[Extracted data entries]
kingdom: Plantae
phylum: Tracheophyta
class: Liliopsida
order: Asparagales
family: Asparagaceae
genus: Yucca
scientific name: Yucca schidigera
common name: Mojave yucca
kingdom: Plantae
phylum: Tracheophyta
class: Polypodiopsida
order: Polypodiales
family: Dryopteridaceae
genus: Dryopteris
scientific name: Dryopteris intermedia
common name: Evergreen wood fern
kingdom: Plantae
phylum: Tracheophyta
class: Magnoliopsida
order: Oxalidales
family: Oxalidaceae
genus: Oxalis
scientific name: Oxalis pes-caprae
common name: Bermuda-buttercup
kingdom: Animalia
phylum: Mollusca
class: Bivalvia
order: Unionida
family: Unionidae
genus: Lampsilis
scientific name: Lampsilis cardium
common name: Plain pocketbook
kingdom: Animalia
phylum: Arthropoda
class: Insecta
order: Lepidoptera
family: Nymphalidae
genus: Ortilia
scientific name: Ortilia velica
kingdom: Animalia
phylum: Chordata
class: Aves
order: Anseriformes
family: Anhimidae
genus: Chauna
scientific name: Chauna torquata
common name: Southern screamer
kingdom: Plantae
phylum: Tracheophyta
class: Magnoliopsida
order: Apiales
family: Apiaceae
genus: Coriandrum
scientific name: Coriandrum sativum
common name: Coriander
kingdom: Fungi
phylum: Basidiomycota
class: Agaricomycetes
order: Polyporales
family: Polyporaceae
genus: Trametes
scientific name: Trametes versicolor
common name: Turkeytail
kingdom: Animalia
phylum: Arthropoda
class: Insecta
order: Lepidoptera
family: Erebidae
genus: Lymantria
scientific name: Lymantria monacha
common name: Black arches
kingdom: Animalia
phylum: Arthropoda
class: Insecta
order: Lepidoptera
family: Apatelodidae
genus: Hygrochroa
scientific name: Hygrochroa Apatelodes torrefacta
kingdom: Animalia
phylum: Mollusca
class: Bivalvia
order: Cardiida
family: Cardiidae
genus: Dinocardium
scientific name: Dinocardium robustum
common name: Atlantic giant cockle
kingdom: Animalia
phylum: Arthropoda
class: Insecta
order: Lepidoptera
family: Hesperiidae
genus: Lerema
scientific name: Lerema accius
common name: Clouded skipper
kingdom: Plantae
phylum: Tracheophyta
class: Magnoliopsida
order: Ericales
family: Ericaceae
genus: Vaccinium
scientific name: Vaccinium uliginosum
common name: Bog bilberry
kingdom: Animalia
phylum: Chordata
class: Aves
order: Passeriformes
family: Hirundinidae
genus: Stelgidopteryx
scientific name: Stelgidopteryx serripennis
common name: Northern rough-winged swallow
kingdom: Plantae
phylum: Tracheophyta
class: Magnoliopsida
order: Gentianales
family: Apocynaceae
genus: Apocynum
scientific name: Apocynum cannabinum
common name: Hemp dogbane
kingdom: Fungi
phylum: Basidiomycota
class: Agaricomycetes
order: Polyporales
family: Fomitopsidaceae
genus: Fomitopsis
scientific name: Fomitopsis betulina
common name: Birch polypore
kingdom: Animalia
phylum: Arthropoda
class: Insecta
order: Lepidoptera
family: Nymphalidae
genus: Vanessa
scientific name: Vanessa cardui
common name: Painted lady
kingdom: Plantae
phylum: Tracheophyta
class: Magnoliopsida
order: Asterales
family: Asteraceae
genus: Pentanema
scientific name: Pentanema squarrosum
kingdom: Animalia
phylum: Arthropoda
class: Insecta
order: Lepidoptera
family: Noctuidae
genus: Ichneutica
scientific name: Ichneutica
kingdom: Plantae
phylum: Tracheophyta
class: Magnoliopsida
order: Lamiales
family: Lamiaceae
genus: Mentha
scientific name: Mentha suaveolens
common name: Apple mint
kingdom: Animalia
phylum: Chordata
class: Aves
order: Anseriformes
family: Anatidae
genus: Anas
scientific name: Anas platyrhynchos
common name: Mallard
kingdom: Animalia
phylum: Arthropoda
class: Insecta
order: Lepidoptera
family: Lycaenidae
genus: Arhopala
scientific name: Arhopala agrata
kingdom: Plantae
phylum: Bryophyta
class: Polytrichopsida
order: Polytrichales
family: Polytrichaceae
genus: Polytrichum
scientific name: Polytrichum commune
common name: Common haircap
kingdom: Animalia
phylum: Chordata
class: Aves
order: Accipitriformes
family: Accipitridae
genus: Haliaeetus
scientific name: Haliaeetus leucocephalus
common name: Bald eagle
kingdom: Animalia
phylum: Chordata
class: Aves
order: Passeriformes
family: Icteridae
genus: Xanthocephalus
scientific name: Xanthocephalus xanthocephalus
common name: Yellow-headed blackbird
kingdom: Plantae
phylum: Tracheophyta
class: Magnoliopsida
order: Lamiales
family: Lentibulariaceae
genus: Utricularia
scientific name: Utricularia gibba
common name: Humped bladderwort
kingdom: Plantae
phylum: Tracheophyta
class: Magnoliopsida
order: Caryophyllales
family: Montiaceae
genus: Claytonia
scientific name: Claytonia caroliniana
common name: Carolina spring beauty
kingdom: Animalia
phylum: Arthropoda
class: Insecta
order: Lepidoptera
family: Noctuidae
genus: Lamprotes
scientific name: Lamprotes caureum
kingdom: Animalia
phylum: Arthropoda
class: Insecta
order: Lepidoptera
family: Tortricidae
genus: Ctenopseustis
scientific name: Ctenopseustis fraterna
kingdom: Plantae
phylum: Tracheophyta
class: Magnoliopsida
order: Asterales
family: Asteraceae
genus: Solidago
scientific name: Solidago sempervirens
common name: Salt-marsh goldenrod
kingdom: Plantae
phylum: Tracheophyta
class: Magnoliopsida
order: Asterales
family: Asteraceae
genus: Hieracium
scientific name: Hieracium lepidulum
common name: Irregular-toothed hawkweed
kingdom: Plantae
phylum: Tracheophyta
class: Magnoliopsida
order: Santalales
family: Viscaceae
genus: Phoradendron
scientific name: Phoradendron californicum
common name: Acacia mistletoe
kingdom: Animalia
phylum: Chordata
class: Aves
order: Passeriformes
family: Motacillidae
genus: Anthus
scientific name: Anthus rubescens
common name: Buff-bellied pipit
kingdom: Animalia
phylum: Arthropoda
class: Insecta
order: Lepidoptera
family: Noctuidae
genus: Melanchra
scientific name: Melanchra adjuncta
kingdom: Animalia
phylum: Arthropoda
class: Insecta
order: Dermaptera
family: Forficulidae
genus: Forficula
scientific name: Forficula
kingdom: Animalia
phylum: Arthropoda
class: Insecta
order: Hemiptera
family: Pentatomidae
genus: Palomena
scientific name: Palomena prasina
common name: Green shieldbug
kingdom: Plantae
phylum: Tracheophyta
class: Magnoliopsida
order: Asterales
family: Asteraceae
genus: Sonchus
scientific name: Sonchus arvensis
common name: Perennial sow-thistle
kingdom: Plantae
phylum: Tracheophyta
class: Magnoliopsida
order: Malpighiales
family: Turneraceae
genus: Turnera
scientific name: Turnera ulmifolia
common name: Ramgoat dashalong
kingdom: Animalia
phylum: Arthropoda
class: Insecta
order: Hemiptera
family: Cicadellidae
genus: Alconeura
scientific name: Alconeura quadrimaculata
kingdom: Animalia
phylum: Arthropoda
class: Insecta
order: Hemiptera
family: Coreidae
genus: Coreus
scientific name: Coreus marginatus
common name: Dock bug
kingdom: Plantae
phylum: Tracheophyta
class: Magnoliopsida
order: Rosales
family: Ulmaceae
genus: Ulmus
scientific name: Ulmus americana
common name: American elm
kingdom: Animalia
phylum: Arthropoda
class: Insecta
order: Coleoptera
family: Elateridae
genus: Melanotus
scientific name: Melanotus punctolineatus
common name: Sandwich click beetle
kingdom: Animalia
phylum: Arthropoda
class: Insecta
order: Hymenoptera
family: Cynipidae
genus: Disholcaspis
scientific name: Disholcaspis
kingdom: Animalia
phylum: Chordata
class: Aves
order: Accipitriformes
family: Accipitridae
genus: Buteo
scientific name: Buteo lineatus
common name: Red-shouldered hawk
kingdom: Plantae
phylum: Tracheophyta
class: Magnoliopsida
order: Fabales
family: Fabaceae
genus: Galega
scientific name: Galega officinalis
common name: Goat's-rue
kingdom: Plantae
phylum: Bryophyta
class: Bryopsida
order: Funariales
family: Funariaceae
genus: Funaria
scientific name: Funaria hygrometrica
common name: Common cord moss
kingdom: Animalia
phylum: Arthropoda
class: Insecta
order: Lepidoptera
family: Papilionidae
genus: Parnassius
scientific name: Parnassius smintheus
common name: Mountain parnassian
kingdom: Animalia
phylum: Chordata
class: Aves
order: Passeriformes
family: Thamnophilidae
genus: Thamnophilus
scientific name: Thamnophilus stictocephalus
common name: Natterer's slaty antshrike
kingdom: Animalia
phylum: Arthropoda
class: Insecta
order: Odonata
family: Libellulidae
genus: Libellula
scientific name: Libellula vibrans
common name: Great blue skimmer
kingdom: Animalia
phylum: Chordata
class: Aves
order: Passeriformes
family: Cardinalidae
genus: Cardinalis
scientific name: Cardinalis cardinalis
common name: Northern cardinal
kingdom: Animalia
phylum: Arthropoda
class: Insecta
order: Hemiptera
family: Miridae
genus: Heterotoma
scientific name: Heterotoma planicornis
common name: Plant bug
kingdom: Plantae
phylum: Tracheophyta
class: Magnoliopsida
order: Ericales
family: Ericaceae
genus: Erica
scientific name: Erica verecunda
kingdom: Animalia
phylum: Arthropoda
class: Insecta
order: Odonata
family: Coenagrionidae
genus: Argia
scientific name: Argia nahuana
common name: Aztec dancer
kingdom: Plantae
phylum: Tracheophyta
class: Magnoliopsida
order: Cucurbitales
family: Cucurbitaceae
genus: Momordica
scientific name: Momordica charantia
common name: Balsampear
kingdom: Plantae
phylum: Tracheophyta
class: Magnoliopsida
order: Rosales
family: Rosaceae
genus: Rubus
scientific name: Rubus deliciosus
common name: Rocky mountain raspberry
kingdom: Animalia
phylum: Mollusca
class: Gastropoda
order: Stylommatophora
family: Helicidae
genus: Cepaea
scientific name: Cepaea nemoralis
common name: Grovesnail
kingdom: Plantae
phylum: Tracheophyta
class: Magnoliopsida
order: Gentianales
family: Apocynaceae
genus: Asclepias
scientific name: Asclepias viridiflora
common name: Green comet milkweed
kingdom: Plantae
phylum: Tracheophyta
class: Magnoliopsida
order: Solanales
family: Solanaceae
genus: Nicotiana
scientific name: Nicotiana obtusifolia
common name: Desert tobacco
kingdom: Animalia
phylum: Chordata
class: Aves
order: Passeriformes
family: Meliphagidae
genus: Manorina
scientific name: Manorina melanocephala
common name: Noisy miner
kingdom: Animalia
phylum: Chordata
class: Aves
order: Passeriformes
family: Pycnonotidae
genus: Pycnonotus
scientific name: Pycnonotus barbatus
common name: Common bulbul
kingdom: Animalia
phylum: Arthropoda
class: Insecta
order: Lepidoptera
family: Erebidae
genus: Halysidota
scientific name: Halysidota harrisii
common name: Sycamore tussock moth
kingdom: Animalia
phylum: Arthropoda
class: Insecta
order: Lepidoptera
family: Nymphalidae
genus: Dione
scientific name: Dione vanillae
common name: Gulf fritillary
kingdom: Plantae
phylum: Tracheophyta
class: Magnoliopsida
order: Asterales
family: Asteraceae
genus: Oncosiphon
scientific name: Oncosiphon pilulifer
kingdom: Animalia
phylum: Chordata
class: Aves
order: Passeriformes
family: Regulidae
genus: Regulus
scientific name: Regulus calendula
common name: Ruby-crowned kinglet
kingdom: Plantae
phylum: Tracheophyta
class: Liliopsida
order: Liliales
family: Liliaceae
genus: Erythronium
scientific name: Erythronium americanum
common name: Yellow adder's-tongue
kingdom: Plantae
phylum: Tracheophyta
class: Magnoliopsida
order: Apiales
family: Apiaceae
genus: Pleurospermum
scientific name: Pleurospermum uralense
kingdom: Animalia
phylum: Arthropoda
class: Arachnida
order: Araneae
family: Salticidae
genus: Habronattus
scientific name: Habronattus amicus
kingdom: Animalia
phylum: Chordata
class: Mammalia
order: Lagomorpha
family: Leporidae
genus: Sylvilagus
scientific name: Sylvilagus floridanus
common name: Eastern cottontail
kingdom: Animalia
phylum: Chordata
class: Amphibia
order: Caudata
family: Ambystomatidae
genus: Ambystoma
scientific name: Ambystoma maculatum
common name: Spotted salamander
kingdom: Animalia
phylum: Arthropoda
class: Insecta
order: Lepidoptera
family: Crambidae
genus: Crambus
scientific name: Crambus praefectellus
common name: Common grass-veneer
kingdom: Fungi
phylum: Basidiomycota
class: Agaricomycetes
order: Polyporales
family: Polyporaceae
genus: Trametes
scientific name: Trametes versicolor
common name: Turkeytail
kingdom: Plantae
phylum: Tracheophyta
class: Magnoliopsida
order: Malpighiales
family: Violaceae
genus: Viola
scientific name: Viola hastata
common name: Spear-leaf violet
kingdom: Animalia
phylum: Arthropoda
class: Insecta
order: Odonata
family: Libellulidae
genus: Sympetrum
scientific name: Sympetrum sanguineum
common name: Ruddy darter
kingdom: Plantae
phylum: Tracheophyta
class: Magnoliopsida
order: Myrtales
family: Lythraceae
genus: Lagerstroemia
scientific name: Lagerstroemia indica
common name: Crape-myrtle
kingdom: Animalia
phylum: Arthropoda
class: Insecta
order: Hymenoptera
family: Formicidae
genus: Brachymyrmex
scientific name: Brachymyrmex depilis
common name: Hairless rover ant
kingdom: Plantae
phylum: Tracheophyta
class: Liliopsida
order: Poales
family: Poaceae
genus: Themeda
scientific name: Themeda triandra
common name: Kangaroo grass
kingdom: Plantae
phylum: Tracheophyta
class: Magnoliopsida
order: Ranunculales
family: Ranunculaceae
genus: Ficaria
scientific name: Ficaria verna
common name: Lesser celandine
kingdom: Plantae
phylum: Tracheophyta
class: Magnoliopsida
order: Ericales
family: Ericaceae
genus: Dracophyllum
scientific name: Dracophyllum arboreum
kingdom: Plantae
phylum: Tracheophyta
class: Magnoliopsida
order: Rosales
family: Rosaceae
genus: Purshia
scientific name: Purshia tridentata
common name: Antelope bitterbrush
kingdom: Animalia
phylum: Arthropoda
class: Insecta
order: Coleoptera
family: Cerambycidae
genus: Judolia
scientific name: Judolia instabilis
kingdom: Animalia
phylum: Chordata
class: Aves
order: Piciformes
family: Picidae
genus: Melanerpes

| Task statement |
Copy the records from the line with "genus: Cepaea" to the line with "order: Solanales", swapping "phylum" for "division" and changing nothing else.

| Exercise answer |
genus: Cepaea
scientific name: Cepaea nemoralis
common name: Grovesnail
kingdom: Plantae
division: Tracheophyta
class: Magnoliopsida
order: Gentianales
family: Apocynaceae
genus: Asclepias
scientific name: Asclepias viridiflora
common name: Green comet milkweed
kingdom: Plantae
division: Tracheophyta
class: Magnoliopsida
order: Solanales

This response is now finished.